Charles R. Greco (1873-1962) was an American architect who worked in the Boston area during the first half of the 20th century. He was educated in the Cambridge public school system and studied architecture at the Lawrence Scientific School of Harvard. Upon graduation he worked with the architectural firms of Wait & Cutter from 1893 to 1899, and Peabody & Stearns from 1900 to 1907, before starting his own practice. 

Greco designed numerous religious buildings for both Roman Catholic and Jewish congregations in Massachusetts, Florida, and Ohio. He also provided the designs for many buildings for the city of Cambridge, Massachusetts, including several fire stations.

Works 

In Massachusetts

145 State Street, Springfield, Massachusetts
Blessed Sacrament Church Cambridge, Massachusetts
Blessed Sacrament Church, Jamaica Plain, Massachusetts
Cambridge Theatre, Cambridge, Massachusetts
Charles Bulfinch School, Boston, Massachusetts
27 Sheffield West, Winchester, Massachusetts
Elks Temple, Cambridge, Massachusetts
Our Lady of Pity Church, Cambridge, Massachusetts (now Reservoir Church)

Extracted entries |
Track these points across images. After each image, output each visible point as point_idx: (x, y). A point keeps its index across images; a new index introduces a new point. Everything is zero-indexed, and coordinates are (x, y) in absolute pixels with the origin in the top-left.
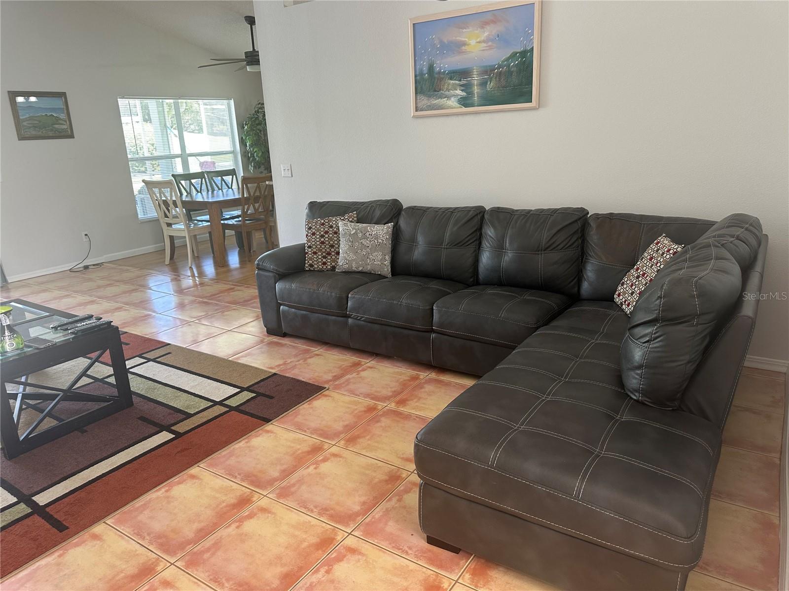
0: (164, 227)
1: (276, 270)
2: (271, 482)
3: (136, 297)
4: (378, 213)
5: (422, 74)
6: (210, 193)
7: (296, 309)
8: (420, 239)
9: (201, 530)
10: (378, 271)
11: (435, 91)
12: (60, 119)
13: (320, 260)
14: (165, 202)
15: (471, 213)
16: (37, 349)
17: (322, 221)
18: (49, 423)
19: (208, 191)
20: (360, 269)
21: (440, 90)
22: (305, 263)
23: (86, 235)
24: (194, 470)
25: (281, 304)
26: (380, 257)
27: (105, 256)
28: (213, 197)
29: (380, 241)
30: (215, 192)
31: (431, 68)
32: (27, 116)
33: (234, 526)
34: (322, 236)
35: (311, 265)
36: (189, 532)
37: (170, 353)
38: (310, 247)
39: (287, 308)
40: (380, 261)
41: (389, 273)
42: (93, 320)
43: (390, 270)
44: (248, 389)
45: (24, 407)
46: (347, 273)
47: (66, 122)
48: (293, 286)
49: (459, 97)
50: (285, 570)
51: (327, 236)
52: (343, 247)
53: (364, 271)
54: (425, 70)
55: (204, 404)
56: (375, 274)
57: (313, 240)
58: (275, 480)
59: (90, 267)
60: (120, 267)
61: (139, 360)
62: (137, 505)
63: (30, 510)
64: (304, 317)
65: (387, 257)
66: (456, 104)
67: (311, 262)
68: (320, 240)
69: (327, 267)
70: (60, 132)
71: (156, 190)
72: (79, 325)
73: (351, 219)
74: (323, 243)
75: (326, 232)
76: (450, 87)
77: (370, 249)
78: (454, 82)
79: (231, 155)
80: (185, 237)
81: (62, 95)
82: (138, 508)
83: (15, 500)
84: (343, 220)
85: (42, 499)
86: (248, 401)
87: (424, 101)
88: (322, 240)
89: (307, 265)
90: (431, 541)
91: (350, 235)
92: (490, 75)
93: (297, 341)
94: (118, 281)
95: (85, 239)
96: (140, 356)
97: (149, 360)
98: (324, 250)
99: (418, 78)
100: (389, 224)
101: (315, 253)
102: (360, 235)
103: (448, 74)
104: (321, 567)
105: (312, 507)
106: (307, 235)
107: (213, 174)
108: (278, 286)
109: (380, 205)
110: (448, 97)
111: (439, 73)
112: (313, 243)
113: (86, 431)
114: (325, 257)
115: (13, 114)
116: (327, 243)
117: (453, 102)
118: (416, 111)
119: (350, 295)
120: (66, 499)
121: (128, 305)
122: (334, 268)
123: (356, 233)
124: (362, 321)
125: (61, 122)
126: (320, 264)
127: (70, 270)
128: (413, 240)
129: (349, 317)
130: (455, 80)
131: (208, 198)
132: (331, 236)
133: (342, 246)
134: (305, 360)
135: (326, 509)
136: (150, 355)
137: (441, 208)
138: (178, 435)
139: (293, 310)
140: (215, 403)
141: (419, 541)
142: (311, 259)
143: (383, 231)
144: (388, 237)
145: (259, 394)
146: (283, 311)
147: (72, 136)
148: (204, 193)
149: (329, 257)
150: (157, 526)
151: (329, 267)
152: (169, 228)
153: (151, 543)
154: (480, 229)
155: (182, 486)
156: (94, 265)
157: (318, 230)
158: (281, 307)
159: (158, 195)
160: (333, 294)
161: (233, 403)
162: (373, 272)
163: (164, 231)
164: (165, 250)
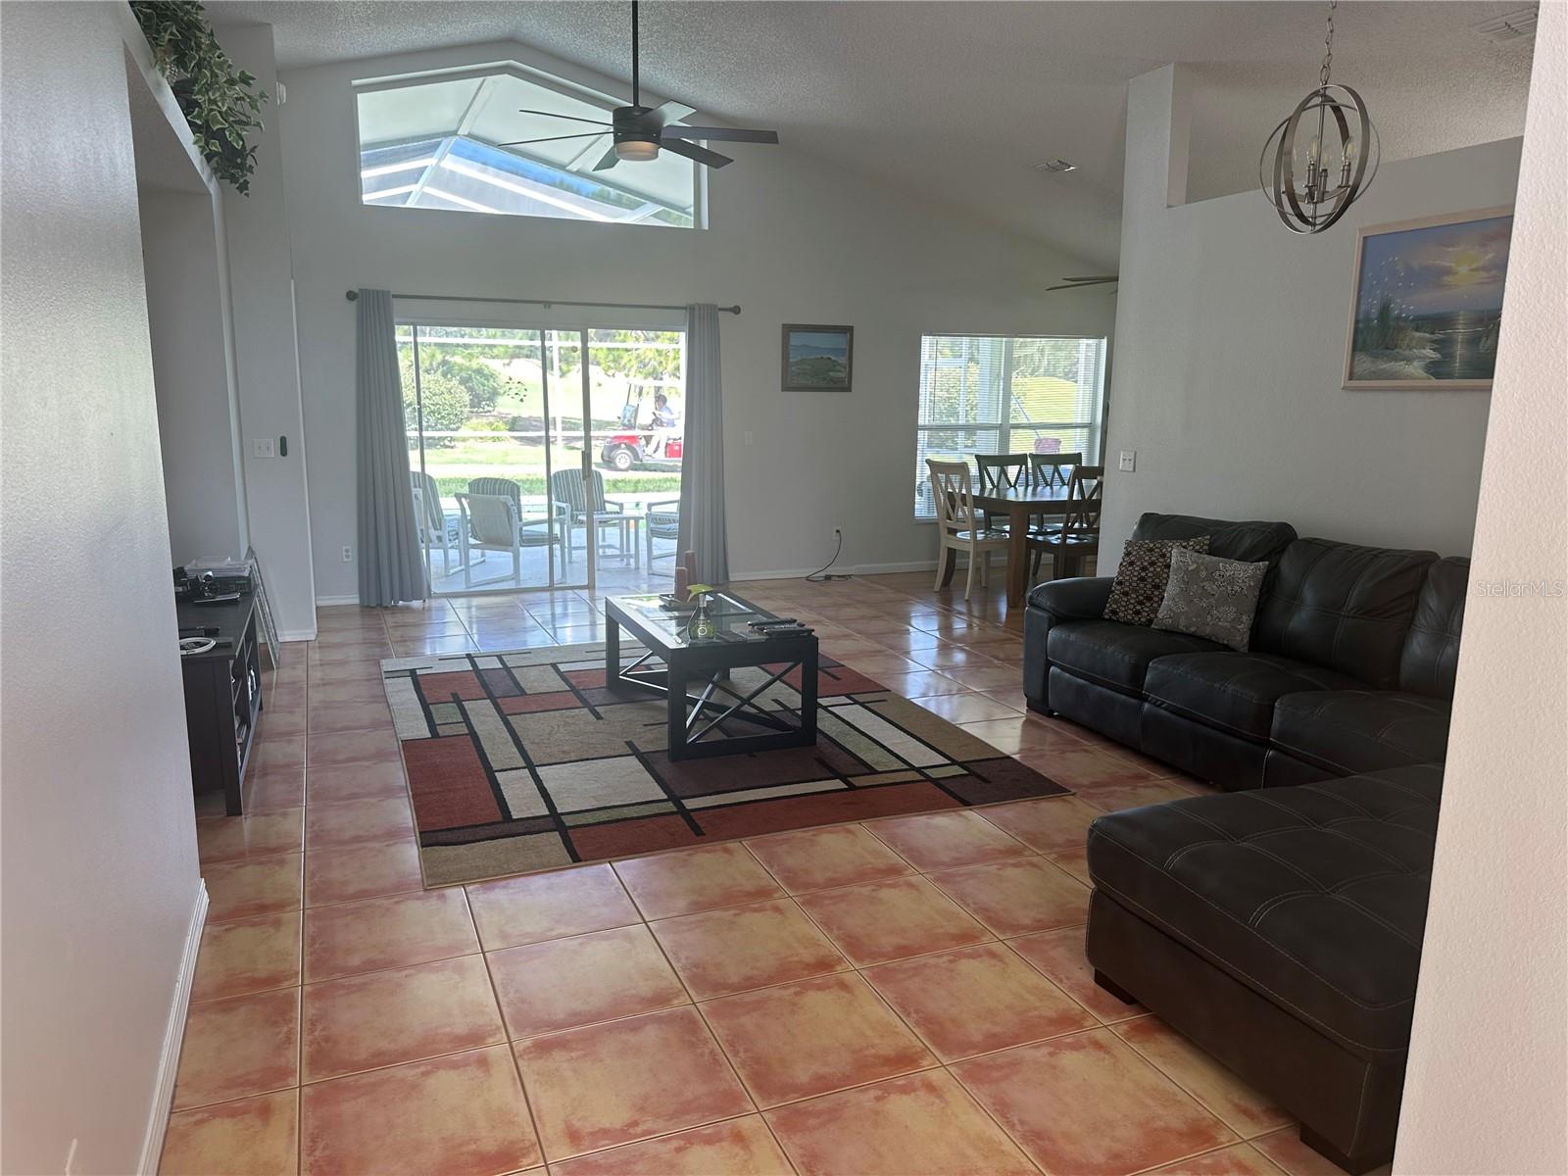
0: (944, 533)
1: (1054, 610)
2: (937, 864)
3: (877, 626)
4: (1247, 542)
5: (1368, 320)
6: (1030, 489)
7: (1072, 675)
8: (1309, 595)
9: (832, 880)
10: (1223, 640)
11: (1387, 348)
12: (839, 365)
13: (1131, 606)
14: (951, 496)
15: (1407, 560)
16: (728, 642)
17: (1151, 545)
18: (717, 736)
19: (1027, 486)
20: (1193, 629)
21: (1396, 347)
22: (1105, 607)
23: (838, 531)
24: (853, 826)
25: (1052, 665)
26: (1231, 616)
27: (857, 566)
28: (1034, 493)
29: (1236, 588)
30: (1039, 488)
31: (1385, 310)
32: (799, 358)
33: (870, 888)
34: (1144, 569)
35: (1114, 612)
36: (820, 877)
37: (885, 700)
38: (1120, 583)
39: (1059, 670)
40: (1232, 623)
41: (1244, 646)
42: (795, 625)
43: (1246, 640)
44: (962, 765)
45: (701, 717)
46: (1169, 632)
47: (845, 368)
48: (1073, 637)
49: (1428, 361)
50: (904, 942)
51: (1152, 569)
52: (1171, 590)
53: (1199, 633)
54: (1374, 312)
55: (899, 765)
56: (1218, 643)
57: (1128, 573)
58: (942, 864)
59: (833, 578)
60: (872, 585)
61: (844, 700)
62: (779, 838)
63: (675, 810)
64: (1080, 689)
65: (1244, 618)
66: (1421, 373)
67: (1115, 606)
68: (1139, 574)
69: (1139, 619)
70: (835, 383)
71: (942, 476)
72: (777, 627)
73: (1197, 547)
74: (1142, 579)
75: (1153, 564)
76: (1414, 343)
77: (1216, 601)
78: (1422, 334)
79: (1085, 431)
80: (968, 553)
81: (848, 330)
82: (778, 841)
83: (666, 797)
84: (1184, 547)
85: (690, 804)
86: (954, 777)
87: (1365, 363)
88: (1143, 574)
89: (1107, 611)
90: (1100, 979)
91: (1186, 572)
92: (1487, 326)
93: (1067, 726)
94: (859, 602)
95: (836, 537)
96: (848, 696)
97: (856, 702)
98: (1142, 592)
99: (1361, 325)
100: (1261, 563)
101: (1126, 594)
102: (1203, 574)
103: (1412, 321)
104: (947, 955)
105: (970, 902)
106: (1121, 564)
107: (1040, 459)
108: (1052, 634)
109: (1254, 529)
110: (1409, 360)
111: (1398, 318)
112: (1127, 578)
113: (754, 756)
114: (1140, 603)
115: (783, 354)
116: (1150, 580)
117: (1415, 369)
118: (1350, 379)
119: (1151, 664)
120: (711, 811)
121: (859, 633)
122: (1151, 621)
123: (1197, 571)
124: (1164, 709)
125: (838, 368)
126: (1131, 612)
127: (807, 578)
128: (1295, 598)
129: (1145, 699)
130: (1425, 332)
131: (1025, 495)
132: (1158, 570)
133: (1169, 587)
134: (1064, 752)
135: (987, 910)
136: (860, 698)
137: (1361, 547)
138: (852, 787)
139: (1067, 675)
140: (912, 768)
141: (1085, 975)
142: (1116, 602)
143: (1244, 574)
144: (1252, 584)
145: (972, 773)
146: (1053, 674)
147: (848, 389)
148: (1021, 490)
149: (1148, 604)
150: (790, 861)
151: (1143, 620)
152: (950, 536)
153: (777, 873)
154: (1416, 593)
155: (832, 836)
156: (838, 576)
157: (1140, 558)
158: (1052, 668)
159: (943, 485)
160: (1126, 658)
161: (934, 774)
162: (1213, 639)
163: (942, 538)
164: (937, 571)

==

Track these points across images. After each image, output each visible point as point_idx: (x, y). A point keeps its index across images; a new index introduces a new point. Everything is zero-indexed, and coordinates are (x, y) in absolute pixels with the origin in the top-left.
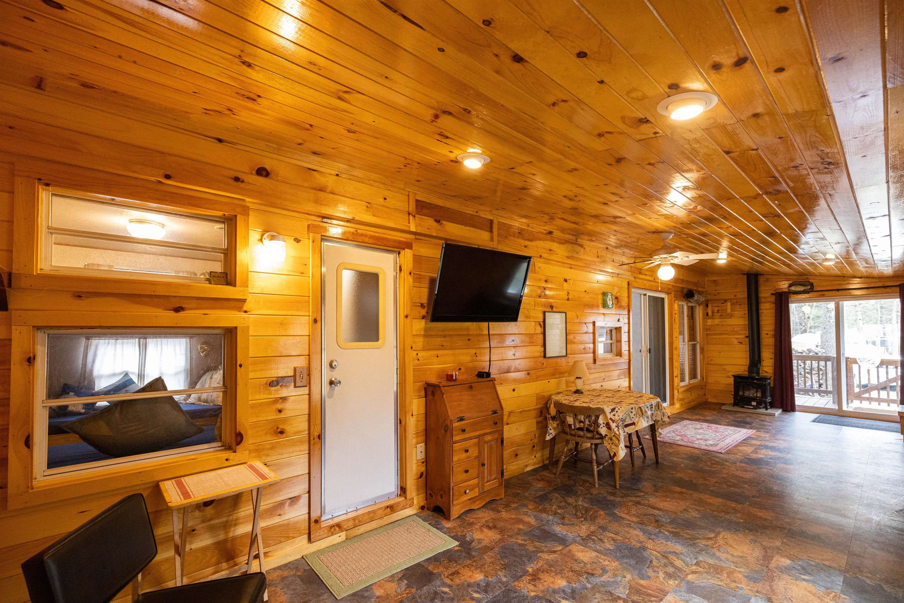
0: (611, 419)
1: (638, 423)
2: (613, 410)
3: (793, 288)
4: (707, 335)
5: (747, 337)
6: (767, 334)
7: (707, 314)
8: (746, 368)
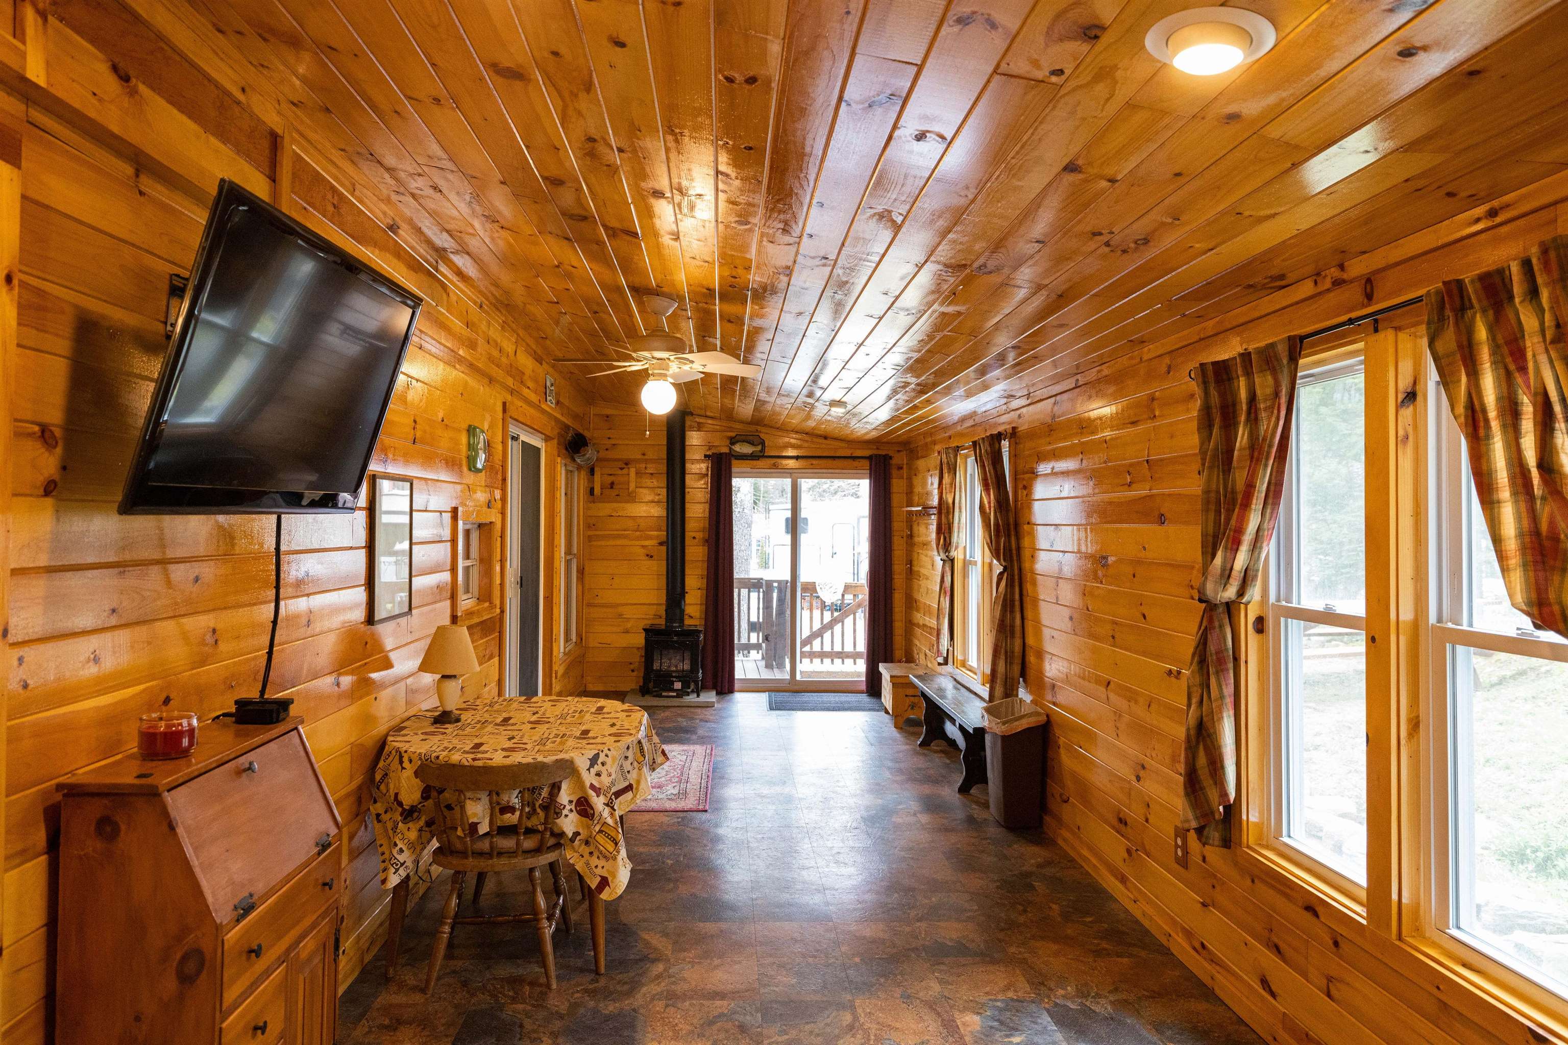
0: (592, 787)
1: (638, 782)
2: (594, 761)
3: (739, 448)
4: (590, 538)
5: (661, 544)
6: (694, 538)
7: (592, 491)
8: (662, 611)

The task | Please return everything in the Charles R. Greco text above, from "Charles R. Greco" down to "several fire stations.", copied word for word.

Written answer |
Charles R. Greco (1873-1962) was an American architect who worked in the Boston area during the first half of the 20th century. He was educated in the Cambridge public school system and studied architecture at the Lawrence Scientific School of Harvard. Upon graduation he worked with the architectural firms of Wait & Cutter from 1893 to 1899, and Peabody & Stearns from 1900 to 1907, before starting his own practice. 

Greco designed numerous religious buildings for both Roman Catholic and Jewish congregations in Massachusetts, Florida, and Ohio. He also provided the designs for many buildings for the city of Cambridge, Massachusetts, including several fire stations.